I've never fished Johnson's beach from land (I've never even been there) although I've certainly been over that way in the boat fishing some nearshore spots. I see lots of posts here w/ folks surf fishing Johnson's Beach - seems either more people fish there from the surf or more people post about it. What's the difference between Johnson's Beach and Navarre, Pensacola, Ft. Pickens, etc.. a beach is a beach right? What's special about Johnson's Beach? is it because it's more remote and perhaps more scenic that is attractive to folks or is the surf fishing really better over that way? Just curious...


----------



## Charlie2 (Oct 2, 2007)

*Johnson's Beach*

I've fished every beach along the Emerald Coast, including Johnson's beach. I find that fishing is pretty much the same everywhere.
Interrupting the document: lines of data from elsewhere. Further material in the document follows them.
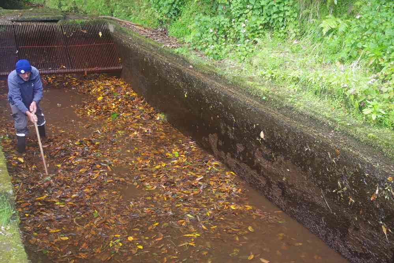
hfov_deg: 40.0
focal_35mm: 50
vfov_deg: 27.3
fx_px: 542
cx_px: 197
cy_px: 132
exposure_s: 1/60
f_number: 6.3
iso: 1600
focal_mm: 33
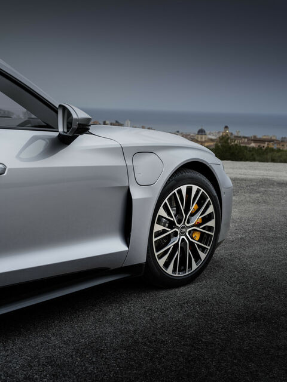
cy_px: 191
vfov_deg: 33.8
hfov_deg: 25.7
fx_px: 630
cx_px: 144
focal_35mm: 57
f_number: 8
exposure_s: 1/2.5
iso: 200
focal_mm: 72
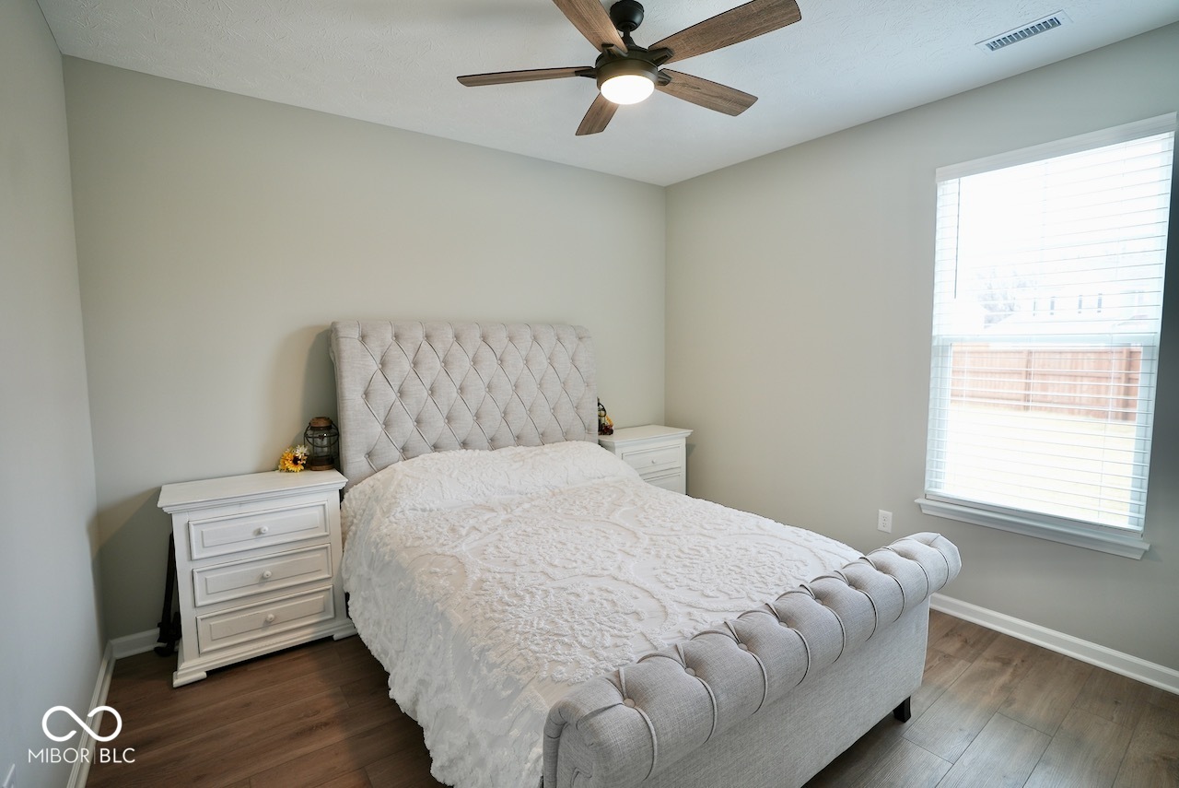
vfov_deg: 73.8
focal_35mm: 16
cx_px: 590
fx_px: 524
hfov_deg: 96.7
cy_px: 394
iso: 200
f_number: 2.8
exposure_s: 1/50
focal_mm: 16
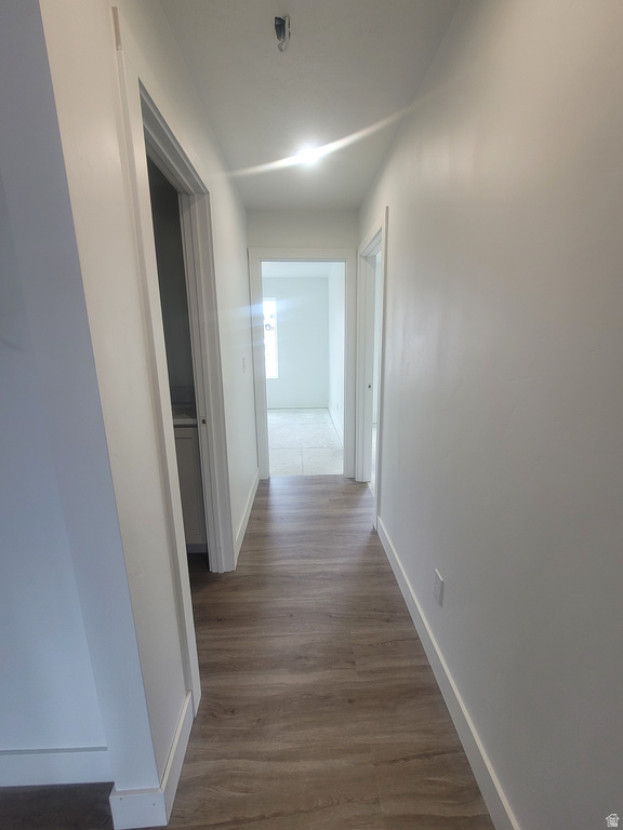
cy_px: 415
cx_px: 312
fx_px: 312
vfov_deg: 106.2
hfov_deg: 89.9
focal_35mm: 13
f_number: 2.2
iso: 100
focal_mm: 2.2
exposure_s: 1/120
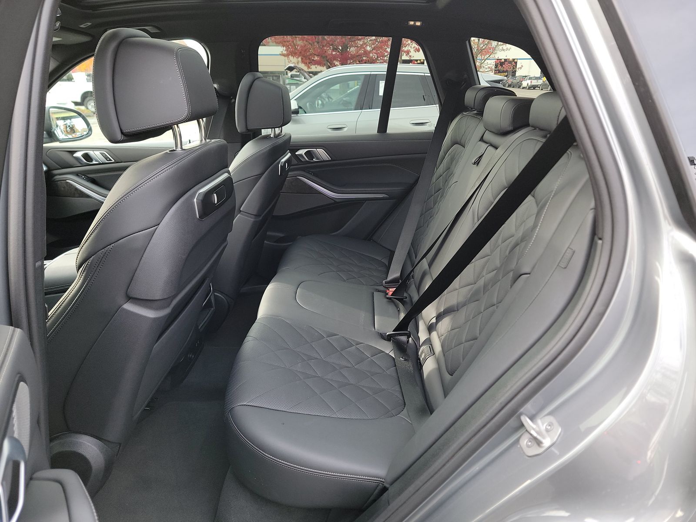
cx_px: 348
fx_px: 483
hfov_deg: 71.6
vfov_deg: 56.8
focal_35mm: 24
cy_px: 261
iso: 110
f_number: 1.8
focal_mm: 6.7
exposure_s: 1/59
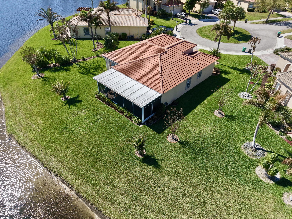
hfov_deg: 71.6
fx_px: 202
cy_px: 110
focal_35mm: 24
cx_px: 146
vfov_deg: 56.8
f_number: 1.8
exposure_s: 1/500
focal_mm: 8.67
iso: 200
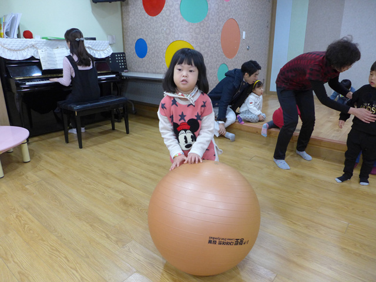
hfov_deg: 71.6
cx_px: 188
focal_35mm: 24
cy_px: 141
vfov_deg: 56.8
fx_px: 261
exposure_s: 1/250
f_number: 1.4
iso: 400
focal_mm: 4.7
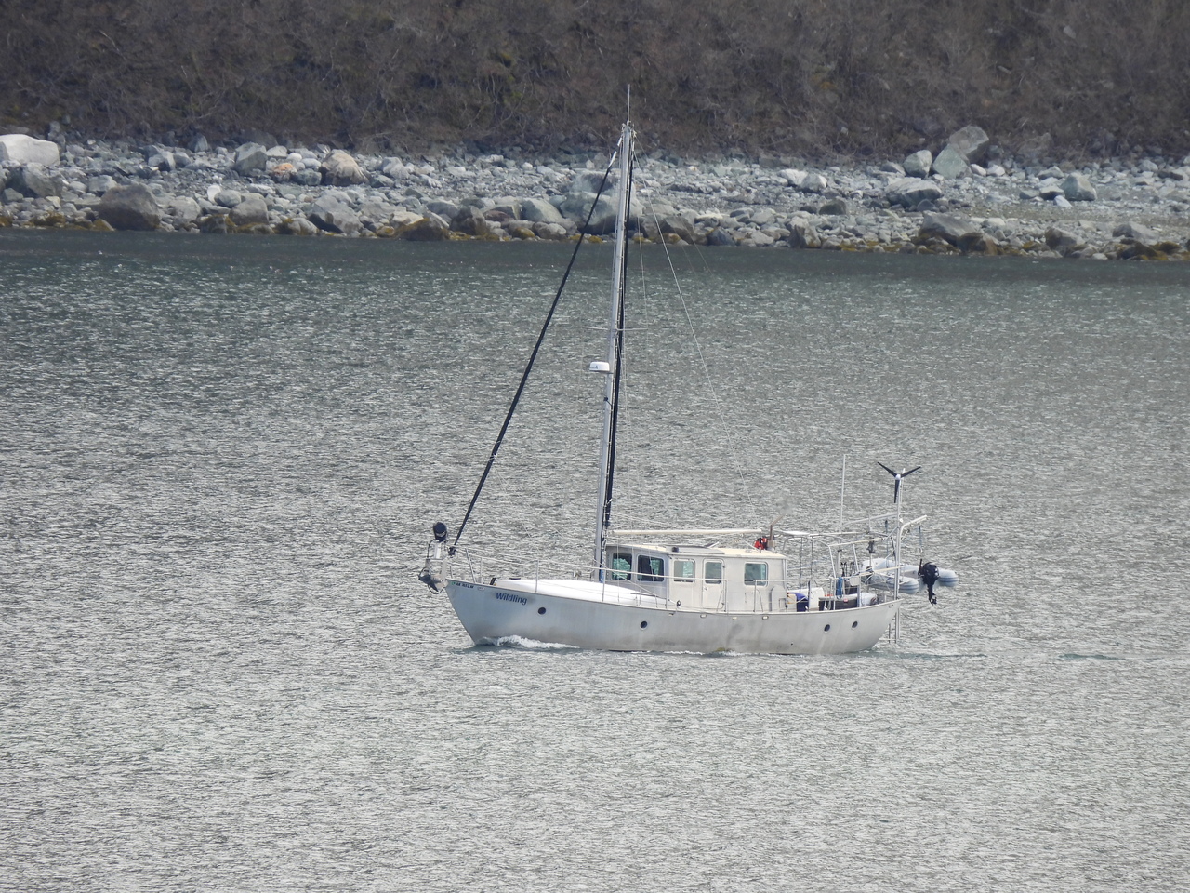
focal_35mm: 1200
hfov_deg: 1.7
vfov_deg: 1.2
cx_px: 595
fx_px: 41253
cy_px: 446
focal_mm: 214
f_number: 6.3
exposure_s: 1/500
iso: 180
Fishing on a particular beach? It may change in a couple of days(hours).

I fish Johnson's Beach now because it's close to my house and I can get in there, fish a couple of hours, then go about my business.
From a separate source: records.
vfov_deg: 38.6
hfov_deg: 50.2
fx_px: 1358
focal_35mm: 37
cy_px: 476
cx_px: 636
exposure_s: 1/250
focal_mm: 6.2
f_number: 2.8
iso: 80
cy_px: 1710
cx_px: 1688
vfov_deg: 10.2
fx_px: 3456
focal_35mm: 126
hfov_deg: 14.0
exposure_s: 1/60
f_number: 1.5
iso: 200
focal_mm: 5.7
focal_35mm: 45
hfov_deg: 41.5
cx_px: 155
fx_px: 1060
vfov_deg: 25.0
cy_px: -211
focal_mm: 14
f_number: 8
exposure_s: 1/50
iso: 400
BTW; I don't always catch fish at Johnson's beach. C2


----------



## jcallaham (Dec 13, 2009)

Charlie said it all


----------



## Stan Lockhart (Nov 29, 2007)

*Johnson Beach*

Johnson Beach is just one of a hand full of beaches that produce.Fishermen like trying new places and staying out of a rut.I go to at lease 7-10 locations! I don't like crowds!!!


----------



## dvldocz (Nov 9, 2011)

I fish J Beach because it is close to the house and I can go there after work. Takes me about 10-15 min to get to J Beach versus the 45-50 to get to Pcola Beach. I usually report on the forum about J beach when I catch something noteable or if there hasn't been any reports posted in a while. I am up for fishing any beach. Fishing is fishing. :thumbup:


----------



## Charlie2 (Oct 2, 2007)

*Fishing beaches*

When you read a bunch of positive fishing reports about a particular beach, you can rest assured that fish are being caught by some sneaky folks on other beaches who catch just as many fish, but don't report them. You know who you are.  
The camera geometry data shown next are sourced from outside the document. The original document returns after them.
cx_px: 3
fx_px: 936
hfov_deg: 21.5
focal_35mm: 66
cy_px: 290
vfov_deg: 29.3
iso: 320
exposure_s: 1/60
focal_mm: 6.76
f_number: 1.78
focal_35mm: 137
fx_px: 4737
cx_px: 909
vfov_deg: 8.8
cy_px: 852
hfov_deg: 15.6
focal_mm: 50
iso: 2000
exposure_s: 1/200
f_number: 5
I often read a post from someone who got 'skunked' at a particular beach. If I get 'skunked', you aren't going to hear about it. :whistling: .C2


----------



## TheRoguePirate (Nov 3, 2011)

Heard a very credible report of a smokin hot FWC officer out in Jbeach...a cute girl with a job and digs the outdoors.....Im gonna start fishing there more often!


----------



## dvldocz (Nov 9, 2011)

TRP- x1 :thumbup:


----------



## Snagged Line (Sep 30, 2007)

Wirelessly posted

I've yet to see her...only the "other one"....


----------



## asago (Nov 11, 2008)

I'm surprised no one brought up the "unofficial nude" area that is supposedly over that way. When "googling" Johnson's beach it's in a ton of results... maybe that's what attracts the fish


----------



## Charlie2 (Oct 2, 2007)

*Johnson's Beach*

It didn't take long for this thread to get 'jacked' JMHO C2


----------



## Konq (Jan 27, 2012)

Charlie2 said:


> I've fished every beach along the Emerald Coast, including Johnson's beach. I find that fishing is pretty much the same everywhere.
> 
> Fishing on a particular beach? It may change in a couple of days(hours).
> 
> ...



he said it all.....i too fish jb because its close to house no other reason i will fish anywhere


----------